* What to produce *
Output the lines below as a numbered list, leaving out the blank lines.

(Layout element annotations)
>> Begin

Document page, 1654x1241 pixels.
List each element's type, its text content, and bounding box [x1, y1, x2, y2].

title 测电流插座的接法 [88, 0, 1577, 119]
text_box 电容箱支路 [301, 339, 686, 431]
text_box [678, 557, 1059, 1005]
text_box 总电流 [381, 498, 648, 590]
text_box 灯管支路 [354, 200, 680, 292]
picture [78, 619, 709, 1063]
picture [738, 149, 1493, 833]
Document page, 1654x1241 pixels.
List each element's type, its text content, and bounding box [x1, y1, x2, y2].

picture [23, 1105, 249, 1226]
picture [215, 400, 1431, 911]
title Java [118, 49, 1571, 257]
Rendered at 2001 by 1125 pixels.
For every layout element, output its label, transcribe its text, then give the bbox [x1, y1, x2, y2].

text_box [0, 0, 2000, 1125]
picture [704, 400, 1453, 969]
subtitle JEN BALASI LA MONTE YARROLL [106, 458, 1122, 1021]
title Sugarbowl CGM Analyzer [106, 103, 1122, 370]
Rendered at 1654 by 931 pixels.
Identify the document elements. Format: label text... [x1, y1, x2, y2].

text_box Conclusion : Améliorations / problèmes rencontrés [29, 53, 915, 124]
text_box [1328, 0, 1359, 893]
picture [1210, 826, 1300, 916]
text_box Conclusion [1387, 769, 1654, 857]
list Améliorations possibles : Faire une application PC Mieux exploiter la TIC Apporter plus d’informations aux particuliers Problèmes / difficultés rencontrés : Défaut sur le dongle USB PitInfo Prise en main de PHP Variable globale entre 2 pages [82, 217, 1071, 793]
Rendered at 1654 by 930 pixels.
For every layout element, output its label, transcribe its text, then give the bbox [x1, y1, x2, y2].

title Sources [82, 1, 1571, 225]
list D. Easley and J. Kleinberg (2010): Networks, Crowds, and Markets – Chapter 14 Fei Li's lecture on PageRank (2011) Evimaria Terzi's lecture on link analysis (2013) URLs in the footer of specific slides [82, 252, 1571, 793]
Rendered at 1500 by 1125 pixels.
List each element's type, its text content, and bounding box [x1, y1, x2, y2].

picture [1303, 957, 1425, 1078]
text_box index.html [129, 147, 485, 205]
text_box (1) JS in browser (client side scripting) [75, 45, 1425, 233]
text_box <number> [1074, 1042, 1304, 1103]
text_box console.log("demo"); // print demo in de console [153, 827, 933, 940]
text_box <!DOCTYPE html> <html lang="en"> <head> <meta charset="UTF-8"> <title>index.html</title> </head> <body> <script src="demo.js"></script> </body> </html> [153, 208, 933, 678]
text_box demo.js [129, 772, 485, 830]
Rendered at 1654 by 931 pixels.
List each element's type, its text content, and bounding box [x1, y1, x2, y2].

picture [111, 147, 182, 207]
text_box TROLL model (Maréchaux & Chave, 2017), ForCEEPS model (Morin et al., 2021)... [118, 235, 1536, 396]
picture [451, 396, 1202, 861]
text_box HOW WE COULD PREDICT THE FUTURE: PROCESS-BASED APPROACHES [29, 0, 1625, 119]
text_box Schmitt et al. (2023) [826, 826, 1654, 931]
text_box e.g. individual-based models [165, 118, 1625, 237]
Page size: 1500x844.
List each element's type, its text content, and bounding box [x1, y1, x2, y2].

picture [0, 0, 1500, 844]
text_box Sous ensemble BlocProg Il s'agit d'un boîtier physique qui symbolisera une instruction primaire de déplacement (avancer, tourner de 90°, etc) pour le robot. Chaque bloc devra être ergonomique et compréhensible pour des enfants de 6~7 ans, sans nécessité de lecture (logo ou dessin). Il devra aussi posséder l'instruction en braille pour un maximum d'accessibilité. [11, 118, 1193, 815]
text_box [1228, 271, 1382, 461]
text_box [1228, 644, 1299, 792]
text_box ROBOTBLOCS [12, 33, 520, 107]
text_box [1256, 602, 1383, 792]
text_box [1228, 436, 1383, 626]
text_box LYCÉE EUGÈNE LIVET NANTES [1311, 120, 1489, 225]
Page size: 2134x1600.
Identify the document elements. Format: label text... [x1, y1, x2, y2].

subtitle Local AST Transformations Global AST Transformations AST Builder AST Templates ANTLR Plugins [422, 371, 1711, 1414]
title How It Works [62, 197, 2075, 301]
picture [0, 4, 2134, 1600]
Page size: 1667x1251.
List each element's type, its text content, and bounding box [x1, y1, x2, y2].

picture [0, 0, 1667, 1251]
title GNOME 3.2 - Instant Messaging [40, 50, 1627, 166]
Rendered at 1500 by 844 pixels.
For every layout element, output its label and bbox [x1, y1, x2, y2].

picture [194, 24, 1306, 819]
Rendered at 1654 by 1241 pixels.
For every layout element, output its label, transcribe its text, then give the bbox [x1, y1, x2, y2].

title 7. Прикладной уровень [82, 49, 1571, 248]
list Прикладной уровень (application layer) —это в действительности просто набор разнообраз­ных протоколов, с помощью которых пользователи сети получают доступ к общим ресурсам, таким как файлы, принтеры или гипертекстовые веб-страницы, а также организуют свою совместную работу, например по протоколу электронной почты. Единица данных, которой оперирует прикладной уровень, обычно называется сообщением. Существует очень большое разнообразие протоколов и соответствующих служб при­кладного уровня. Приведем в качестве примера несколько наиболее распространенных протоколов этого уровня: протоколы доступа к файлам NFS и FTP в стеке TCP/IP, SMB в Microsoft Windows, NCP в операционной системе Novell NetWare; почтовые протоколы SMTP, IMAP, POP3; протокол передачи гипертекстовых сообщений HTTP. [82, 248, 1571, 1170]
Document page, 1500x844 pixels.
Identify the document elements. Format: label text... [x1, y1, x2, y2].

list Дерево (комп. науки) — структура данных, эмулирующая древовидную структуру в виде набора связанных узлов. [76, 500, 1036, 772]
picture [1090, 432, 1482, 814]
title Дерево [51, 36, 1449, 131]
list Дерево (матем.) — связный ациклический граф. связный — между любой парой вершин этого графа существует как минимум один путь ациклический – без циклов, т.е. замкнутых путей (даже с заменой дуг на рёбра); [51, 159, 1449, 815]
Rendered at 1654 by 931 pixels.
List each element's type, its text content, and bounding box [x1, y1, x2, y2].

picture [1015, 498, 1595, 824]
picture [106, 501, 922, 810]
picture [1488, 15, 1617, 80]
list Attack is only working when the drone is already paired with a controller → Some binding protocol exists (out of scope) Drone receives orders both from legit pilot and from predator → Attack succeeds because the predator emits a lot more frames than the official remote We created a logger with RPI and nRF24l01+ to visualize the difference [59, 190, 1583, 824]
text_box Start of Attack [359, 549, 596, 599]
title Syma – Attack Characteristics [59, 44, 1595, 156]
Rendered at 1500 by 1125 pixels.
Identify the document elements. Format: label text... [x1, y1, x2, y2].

>> End

* Result for this task *
1. Document page, 1654x1241 pixels.
2. List each element's type, its text content, and bounding box [x1, y1, x2, y2].
3. title 测电流插座的接法 [88, 0, 1577, 119]
4. text_box 电容箱支路 [301, 339, 686, 431]
5. text_box [678, 557, 1059, 1005]
6. text_box 总电流 [381, 498, 648, 590]
7. text_box 灯管支路 [354, 200, 680, 292]
8. picture [78, 619, 709, 1063]
9. picture [738, 149, 1493, 833]
10. Document page, 1654x1241 pixels.
11. List each element's type, its text content, and bounding box [x1, y1, x2, y2].
12. picture [23, 1105, 249, 1226]
13. picture [215, 400, 1431, 911]
14. title Java [118, 49, 1571, 257]
15. Rendered at 2001 by 1125 pixels.
16. For every layout element, output its label, transcribe its text, then give the bbox [x1, y1, x2, y2].
17. text_box [0, 0, 2000, 1125]
18. picture [704, 400, 1453, 969]
19. subtitle JEN BALASI LA MONTE YARROLL [106, 458, 1122, 1021]
20. title Sugarbowl CGM Analyzer [106, 103, 1122, 370]
21. Rendered at 1654 by 931 pixels.
22. Identify the document elements. Format: label text... [x1, y1, x2, y2].
23. text_box Conclusion : Améliorations / problèmes rencontrés [29, 53, 915, 124]
24. text_box [1328, 0, 1359, 893]
25. picture [1210, 826, 1300, 916]
26. text_box Conclusion [1387, 769, 1654, 857]
27. list Améliorations possibles : Faire une application PC Mieux exploiter la TIC Apporter plus d’informations aux particuliers Problèmes / difficultés rencontrés : Défaut sur le dongle USB PitInfo Prise en main de PHP Variable globale entre 2 pages [82, 217, 1071, 793]
28. Rendered at 1654 by 930 pixels.
29. For every layout element, output its label, transcribe its text, then give the bbox [x1, y1, x2, y2].
30. title Sources [82, 1, 1571, 225]
31. list D. Easley and J. Kleinberg (2010): Networks, Crowds, and Markets – Chapter 14 Fei Li's lecture on PageRank (2011) Evimaria Terzi's lecture on link analysis (2013) URLs in the footer of specific slides [82, 252, 1571, 793]
32. Rendered at 1500 by 1125 pixels.
33. List each element's type, its text content, and bounding box [x1, y1, x2, y2].
34. picture [1303, 957, 1425, 1078]
35. text_box index.html [129, 147, 485, 205]
36. text_box (1) JS in browser (client side scripting) [75, 45, 1425, 233]
37. text_box <number> [1074, 1042, 1304, 1103]
38. text_box console.log("demo"); // print demo in de console [153, 827, 933, 940]
39. text_box <!DOCTYPE html> <html lang="en"> <head> <meta charset="UTF-8"> <title>index.html</title> </head> <body> <script src="demo.js"></script> </body> </html> [153, 208, 933, 678]
40. text_box demo.js [129, 772, 485, 830]
41. Rendered at 1654 by 931 pixels.
42. List each element's type, its text content, and bounding box [x1, y1, x2, y2].
43. picture [111, 147, 182, 207]
44. text_box TROLL model (Maréchaux & Chave, 2017), ForCEEPS model (Morin et al., 2021)... [118, 235, 1536, 396]
45. picture [451, 396, 1202, 861]
46. text_box HOW WE COULD PREDICT THE FUTURE: PROCESS-BASED APPROACHES [29, 0, 1625, 119]
47. text_box Schmitt et al. (2023) [826, 826, 1654, 931]
48. text_box e.g. individual-based models [165, 118, 1625, 237]
49. Page size: 1500x844.
50. List each element's type, its text content, and bounding box [x1, y1, x2, y2].
51. picture [0, 0, 1500, 844]
52. text_box Sous ensemble BlocProg Il s'agit d'un boîtier physique qui symbolisera une instruction primaire de déplacement (avancer, tourner de 90°, etc) pour le robot. Chaque bloc devra être ergonomique et compréhensible pour des enfants de 6~7 ans, sans nécessité de lecture (logo ou dessin). Il devra aussi posséder l'instruction en braille pour un maximum d'accessibilité. [11, 118, 1193, 815]
53. text_box [1228, 271, 1382, 461]
54. text_box [1228, 644, 1299, 792]
55. text_box ROBOTBLOCS [12, 33, 520, 107]
56. text_box [1256, 602, 1383, 792]
57. text_box [1228, 436, 1383, 626]
58. text_box LYCÉE EUGÈNE LIVET NANTES [1311, 120, 1489, 225]
59. Page size: 2134x1600.
60. Identify the document elements. Format: label text... [x1, y1, x2, y2].
61. subtitle Local AST Transformations Global AST Transformations AST Builder AST Templates ANTLR Plugins [422, 371, 1711, 1414]
62. title How It Works [62, 197, 2075, 301]
63. picture [0, 4, 2134, 1600]
64. Page size: 1667x1251.
65. List each element's type, its text content, and bounding box [x1, y1, x2, y2].
66. picture [0, 0, 1667, 1251]
67. title GNOME 3.2 - Instant Messaging [40, 50, 1627, 166]
68. Rendered at 1500 by 844 pixels.
69. For every layout element, output its label and bbox [x1, y1, x2, y2].
70. picture [194, 24, 1306, 819]
71. Rendered at 1654 by 1241 pixels.
72. For every layout element, output its label, transcribe its text, then give the bbox [x1, y1, x2, y2].
73. title 7. Прикладной уровень [82, 49, 1571, 248]
74. list Прикладной уровень (application layer) —это в действительности просто набор разнообраз­ных протоколов, с помощью которых пользователи сети получают доступ к общим ресурсам, таким как файлы, принтеры или гипертекстовые веб-страницы, а также организуют свою совместную работу, например по протоколу электронной почты. Единица данных, которой оперирует прикладной уровень, обычно называется сообщением. Существует очень большое разнообразие протоколов и соответствующих служб при­кладного уровня. Приведем в качестве примера несколько наиболее распространенных протоколов этого уровня: протоколы доступа к файлам NFS и FTP в стеке TCP/IP, SMB в Microsoft Windows, NCP в операционной системе Novell NetWare; почтовые протоколы SMTP, IMAP, POP3; протокол передачи гипертекстовых сообщений HTTP. [82, 248, 1571, 1170]
75. Document page, 1500x844 pixels.
76. Identify the document elements. Format: label text... [x1, y1, x2, y2].
77. list Дерево (комп. науки) — структура данных, эмулирующая древовидную структуру в виде набора связанных узлов. [76, 500, 1036, 772]
78. picture [1090, 432, 1482, 814]
79. title Дерево [51, 36, 1449, 131]
80. list Дерево (матем.) — связный ациклический граф. связный — между любой парой вершин этого графа существует как минимум один путь ациклический – без циклов, т.е. замкнутых путей (даже с заменой дуг на рёбра); [51, 159, 1449, 815]
81. Rendered at 1654 by 931 pixels.
82. List each element's type, its text content, and bounding box [x1, y1, x2, y2].
83. picture [1015, 498, 1595, 824]
84. picture [106, 501, 922, 810]
85. picture [1488, 15, 1617, 80]
86. list Attack is only working when the drone is already paired with a controller → Some binding protocol exists (out of scope) Drone receives orders both from legit pilot and from predator → Attack succeeds because the predator emits a lot more frames than the official remote We created a logger with RPI and nRF24l01+ to visualize the difference [59, 190, 1583, 824]
87. text_box Start of Attack [359, 549, 596, 599]
88. title Syma – Attack Characteristics [59, 44, 1595, 156]
89. Rendered at 1500 by 1125 pixels.
90. Identify the document elements. Format: label text... [x1, y1, x2, y2].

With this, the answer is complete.